St Joseph's Church is a Roman Catholic Parish church in Stockport, Greater Manchester, England. It was built from 1861 to 1862 and designed by Matthew Ellison Hadfield. It is situated on St Petersgate, south west  of the High Street. It is the only church in England administered by the Priests of the Sacred Heart and is a Grade II listed building.

History

Foundation
During the late 18th century, the local Catholic population in Stockport were served by priests from Manchester. In 1798, a Fr James Blundell was saying Mass in a house on Windmill Street. In 1803, a permanent chapel was built on Chapel Street and called St Philip and St James. In the first half of the nineteenth century, the Catholic congregation increased with the influx of workers at Stockport’s mills. In 1845, a priest would come from the chapel (which in 1905 would be replaced by Our Lady and the Apostles Church in Edgeley) to the centre of Stockport to say Mass in a temporary school in Parson’s Yard. In 1858, the schools on Tatton Street were built. They were designed by Matthew Ellison Hadfield and George Goldie.

TASK BRIEF:
Answer these questions using the passage on St Joseph's Church:
1. Who designed the church?
2. On which street was a permanent chapel built in 1803?
3. In what year were the schools on Tatton Street built?

Saved data entries

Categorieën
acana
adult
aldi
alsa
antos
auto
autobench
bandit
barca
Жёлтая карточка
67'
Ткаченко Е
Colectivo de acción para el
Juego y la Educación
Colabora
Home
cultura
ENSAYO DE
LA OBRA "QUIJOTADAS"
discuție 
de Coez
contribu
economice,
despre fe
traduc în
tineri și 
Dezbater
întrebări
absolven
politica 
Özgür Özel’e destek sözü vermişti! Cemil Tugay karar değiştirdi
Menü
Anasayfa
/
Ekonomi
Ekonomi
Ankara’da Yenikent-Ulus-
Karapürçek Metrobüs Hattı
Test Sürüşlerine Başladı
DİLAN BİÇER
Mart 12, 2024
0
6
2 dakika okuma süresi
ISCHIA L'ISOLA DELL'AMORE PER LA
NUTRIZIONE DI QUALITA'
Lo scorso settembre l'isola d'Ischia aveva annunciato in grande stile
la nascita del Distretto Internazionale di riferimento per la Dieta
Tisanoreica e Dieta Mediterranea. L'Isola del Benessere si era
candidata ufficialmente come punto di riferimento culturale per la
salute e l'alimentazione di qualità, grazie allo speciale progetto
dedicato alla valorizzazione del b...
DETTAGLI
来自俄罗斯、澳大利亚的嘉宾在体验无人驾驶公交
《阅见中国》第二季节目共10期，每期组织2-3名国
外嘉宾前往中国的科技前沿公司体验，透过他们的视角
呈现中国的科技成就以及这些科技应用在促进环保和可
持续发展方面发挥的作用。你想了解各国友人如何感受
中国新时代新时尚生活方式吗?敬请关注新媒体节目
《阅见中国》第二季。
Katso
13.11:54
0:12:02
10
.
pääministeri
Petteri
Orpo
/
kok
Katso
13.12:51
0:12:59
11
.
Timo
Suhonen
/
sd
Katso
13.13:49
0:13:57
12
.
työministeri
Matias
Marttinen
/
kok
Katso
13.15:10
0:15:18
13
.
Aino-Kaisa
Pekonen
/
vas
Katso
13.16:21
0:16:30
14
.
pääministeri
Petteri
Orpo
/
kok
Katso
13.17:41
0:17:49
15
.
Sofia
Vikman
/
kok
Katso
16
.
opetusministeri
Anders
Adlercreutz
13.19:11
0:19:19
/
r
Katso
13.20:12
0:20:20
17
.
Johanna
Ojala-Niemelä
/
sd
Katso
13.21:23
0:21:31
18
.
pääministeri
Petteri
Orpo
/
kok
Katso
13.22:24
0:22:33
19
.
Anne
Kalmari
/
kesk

REPLY:
1. Matthew Ellison Hadfield
2. Chapel Street
3. 1858